## Stored entries
------------------------------------
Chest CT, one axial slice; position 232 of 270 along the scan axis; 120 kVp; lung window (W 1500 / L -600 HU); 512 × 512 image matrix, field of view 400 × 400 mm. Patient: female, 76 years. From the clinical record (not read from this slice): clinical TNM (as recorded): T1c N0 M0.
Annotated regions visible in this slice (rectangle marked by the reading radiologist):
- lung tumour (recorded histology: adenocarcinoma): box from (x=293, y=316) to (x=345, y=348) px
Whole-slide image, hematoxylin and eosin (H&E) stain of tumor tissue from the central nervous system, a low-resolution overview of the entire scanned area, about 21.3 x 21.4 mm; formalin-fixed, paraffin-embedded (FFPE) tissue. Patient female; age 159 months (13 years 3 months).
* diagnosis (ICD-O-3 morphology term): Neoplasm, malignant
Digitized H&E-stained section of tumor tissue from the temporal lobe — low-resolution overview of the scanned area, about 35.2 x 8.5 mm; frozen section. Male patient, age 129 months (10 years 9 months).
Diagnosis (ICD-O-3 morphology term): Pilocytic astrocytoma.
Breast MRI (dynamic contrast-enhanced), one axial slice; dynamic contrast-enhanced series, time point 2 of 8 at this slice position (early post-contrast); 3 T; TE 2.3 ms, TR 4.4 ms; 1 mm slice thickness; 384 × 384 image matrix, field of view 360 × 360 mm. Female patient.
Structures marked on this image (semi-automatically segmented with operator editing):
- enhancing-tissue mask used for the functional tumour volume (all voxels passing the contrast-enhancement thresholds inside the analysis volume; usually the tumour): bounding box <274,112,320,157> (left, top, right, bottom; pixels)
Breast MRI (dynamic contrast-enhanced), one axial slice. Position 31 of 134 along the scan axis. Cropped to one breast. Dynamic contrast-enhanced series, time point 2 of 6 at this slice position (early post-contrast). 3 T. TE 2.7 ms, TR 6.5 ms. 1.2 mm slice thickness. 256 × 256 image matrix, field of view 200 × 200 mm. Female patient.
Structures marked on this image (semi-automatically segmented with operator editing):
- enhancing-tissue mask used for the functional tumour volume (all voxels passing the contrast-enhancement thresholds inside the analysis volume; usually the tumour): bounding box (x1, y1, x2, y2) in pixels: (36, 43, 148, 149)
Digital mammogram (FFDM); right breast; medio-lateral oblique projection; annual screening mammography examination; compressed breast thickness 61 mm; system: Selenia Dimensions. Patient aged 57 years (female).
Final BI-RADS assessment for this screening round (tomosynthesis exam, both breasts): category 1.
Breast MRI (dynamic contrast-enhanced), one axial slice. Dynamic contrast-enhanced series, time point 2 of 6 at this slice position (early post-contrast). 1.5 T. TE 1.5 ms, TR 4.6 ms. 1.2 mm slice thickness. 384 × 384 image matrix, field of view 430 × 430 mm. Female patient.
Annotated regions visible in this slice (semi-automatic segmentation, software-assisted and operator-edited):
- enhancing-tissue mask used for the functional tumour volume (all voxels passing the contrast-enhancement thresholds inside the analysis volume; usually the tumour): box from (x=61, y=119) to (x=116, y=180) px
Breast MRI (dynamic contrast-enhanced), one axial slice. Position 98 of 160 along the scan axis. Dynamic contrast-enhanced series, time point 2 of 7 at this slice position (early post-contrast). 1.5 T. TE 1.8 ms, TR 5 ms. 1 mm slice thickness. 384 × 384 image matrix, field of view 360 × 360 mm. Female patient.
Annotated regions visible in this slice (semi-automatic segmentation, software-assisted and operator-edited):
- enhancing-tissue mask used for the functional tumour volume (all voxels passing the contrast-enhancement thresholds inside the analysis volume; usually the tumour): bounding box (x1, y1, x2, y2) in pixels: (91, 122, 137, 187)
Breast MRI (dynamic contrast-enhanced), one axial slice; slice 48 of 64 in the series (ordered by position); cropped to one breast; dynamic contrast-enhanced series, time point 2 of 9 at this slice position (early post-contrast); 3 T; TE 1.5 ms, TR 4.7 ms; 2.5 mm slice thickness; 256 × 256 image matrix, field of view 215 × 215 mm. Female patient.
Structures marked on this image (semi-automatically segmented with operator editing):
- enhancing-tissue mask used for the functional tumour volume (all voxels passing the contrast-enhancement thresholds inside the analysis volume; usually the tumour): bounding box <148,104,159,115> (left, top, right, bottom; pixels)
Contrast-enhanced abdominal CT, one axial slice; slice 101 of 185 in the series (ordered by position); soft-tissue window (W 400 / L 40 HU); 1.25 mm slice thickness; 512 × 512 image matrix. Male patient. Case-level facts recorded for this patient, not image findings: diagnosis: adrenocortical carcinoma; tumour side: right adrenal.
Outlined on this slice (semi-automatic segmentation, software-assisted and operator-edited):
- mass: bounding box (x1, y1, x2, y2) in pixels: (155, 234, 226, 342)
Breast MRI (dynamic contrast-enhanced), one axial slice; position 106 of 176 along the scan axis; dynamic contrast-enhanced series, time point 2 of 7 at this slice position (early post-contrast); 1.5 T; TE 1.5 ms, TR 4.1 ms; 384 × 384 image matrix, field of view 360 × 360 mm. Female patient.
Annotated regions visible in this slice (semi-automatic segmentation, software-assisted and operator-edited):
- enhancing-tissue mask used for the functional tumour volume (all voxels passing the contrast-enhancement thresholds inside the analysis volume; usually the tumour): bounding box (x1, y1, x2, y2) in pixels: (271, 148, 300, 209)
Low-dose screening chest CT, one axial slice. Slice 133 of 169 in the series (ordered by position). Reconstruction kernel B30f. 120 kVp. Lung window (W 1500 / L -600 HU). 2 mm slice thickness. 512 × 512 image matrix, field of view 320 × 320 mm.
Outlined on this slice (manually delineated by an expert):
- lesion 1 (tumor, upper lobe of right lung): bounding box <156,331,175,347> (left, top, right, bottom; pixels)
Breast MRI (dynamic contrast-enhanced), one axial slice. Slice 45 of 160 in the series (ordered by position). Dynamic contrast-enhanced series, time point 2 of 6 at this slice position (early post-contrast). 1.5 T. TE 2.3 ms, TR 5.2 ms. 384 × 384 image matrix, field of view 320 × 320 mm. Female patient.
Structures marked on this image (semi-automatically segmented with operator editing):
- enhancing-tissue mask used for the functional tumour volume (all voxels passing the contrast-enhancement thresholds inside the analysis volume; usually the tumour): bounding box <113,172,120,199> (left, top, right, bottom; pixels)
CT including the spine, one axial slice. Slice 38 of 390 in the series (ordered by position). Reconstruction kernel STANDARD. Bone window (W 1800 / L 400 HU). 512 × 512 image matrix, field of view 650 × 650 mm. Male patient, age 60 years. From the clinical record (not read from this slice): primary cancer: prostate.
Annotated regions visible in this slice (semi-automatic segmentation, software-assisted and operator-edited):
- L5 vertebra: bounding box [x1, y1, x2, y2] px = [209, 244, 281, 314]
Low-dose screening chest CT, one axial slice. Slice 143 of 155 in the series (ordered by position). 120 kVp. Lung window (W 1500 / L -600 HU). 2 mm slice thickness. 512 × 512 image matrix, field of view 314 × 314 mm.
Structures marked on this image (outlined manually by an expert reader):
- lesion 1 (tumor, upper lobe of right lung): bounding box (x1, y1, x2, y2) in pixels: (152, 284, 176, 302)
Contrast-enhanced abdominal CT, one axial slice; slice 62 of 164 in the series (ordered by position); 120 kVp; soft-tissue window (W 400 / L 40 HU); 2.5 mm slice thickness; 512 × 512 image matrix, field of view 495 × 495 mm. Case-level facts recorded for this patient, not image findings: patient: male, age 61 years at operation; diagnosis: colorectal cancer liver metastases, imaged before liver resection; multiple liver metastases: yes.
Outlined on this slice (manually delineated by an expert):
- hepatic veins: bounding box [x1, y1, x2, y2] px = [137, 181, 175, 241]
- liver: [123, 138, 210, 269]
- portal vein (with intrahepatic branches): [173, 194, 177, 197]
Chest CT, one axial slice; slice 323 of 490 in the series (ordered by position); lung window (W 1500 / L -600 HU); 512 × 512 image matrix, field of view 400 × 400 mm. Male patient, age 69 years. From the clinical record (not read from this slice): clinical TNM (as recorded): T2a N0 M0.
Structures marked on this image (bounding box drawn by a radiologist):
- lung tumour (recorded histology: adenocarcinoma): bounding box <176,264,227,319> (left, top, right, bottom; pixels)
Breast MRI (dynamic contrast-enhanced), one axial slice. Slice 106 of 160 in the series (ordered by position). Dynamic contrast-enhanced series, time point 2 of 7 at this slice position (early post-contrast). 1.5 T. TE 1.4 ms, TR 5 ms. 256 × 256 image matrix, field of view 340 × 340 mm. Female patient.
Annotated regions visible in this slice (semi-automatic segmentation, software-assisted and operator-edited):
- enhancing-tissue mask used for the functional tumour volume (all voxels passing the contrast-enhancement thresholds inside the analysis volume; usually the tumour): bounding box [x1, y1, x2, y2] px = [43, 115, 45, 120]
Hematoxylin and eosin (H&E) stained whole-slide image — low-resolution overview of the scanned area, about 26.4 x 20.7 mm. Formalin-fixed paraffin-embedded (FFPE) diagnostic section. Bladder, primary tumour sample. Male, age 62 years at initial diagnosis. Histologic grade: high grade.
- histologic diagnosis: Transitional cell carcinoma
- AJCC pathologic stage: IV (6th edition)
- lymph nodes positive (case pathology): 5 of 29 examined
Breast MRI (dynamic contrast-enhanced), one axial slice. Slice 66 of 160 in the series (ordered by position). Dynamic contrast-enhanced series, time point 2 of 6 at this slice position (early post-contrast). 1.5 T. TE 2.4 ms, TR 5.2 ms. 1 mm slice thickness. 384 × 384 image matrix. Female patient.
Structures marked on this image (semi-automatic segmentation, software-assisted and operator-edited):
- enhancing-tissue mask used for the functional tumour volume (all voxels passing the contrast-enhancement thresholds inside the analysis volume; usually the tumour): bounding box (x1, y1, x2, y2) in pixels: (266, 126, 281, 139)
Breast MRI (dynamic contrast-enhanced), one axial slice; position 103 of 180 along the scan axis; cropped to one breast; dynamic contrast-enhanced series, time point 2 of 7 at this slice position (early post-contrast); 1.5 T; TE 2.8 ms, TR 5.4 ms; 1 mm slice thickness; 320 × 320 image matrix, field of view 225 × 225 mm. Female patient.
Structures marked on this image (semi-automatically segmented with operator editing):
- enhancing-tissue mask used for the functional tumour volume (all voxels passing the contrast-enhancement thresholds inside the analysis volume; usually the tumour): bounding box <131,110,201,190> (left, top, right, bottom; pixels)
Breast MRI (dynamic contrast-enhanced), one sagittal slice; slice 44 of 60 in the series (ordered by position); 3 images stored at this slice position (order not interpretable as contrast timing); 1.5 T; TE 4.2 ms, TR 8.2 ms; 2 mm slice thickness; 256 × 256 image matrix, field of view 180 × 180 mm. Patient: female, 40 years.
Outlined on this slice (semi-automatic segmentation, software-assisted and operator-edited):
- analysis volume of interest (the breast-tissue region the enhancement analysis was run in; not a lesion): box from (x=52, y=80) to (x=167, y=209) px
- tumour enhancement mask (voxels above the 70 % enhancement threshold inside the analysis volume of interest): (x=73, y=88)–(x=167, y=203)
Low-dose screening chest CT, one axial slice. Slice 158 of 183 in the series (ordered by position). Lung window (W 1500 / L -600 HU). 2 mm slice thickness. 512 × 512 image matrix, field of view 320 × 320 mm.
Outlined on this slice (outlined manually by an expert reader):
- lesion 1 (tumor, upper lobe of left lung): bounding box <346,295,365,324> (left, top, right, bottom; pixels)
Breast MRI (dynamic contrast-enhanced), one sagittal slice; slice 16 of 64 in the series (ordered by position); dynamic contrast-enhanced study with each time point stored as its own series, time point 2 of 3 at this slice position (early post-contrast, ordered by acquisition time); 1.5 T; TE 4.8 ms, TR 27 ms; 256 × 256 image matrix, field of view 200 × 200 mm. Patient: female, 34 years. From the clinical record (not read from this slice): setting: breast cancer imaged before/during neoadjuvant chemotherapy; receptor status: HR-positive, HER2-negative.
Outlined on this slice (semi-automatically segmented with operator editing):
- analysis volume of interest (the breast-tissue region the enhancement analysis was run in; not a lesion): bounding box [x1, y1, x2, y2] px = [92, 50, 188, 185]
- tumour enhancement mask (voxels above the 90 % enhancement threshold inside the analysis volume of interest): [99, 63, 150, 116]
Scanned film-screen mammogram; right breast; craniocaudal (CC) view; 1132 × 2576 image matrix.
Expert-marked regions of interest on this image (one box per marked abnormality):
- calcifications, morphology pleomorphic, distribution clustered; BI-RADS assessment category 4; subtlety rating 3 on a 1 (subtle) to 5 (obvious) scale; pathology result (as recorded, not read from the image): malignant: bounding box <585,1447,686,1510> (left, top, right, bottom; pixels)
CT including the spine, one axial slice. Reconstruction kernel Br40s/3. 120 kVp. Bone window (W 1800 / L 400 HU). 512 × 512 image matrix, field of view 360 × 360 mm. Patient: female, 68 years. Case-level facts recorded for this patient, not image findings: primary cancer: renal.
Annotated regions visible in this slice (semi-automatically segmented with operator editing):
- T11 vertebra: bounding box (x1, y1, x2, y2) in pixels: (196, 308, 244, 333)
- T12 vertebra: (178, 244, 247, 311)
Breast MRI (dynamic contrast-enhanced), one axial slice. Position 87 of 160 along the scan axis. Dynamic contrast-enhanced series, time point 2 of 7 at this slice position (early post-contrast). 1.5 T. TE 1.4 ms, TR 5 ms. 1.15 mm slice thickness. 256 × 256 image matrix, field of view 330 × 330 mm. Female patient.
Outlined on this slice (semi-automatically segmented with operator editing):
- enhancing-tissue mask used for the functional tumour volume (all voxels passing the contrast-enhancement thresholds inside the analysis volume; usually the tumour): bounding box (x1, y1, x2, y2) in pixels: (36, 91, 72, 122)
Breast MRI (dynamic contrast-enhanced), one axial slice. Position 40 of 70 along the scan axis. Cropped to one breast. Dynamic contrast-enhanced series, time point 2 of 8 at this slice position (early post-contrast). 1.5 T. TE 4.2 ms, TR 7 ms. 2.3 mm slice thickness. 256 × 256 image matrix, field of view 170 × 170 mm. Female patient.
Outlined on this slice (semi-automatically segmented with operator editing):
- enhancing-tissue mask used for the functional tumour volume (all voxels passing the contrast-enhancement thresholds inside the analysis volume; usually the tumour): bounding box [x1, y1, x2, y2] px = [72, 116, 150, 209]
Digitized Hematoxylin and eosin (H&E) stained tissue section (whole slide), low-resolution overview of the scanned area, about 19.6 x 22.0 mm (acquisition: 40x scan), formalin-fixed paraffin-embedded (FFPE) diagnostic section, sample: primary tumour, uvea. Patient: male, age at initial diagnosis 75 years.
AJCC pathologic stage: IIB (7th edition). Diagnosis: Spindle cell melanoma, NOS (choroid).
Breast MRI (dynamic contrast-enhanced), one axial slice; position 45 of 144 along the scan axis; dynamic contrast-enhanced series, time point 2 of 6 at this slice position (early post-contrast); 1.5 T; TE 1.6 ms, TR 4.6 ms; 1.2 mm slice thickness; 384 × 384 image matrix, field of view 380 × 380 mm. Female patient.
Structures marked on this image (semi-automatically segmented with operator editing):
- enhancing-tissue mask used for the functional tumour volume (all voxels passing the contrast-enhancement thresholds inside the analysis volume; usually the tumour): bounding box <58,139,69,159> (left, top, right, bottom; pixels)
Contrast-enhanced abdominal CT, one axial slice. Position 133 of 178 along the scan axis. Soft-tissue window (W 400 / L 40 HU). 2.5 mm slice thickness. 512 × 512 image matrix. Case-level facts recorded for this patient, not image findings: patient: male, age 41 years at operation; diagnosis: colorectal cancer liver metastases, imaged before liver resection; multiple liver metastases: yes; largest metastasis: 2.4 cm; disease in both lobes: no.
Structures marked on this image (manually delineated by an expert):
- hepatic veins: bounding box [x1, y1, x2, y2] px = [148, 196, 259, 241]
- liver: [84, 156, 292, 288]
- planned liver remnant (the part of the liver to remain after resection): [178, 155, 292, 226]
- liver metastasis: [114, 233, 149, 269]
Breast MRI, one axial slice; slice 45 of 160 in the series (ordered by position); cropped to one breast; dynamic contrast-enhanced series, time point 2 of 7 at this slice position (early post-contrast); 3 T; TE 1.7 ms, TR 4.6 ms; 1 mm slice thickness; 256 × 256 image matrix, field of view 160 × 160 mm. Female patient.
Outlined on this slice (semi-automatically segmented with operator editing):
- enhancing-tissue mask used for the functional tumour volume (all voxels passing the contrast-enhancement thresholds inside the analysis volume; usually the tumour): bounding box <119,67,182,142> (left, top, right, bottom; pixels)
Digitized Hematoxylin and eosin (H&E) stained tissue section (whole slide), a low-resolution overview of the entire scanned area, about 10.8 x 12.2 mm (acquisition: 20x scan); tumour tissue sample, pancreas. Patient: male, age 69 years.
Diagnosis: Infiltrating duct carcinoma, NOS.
------------------------------------
## Your instructions
Set down only the lines above that fall between the line holding "term): Neoplasm, malignant" and the line holding "Breast MRI (dynamic contrast-enhanced), one axial slice; dynamic", inclusive, keeping each exact.

## Exercise output
* diagnosis (ICD-O-3 morphology term): Neoplasm, malignant
Digitized H&E-stained section of tumor tissue from the temporal lobe — low-resolution overview of the scanned area, about 35.2 x 8.5 mm; frozen section. Male patient, age 129 months (10 years 9 months).
Diagnosis (ICD-O-3 morphology term): Pilocytic astrocytoma.
Breast MRI (dynamic contrast-enhanced), one axial slice; dynamic contrast-enhanced series, time point 2 of 8 at this slice position (early post-contrast); 3 T; TE 2.3 ms, TR 4.4 ms; 1 mm slice thickness; 384 × 384 image matrix, field of view 360 × 360 mm. Female patient.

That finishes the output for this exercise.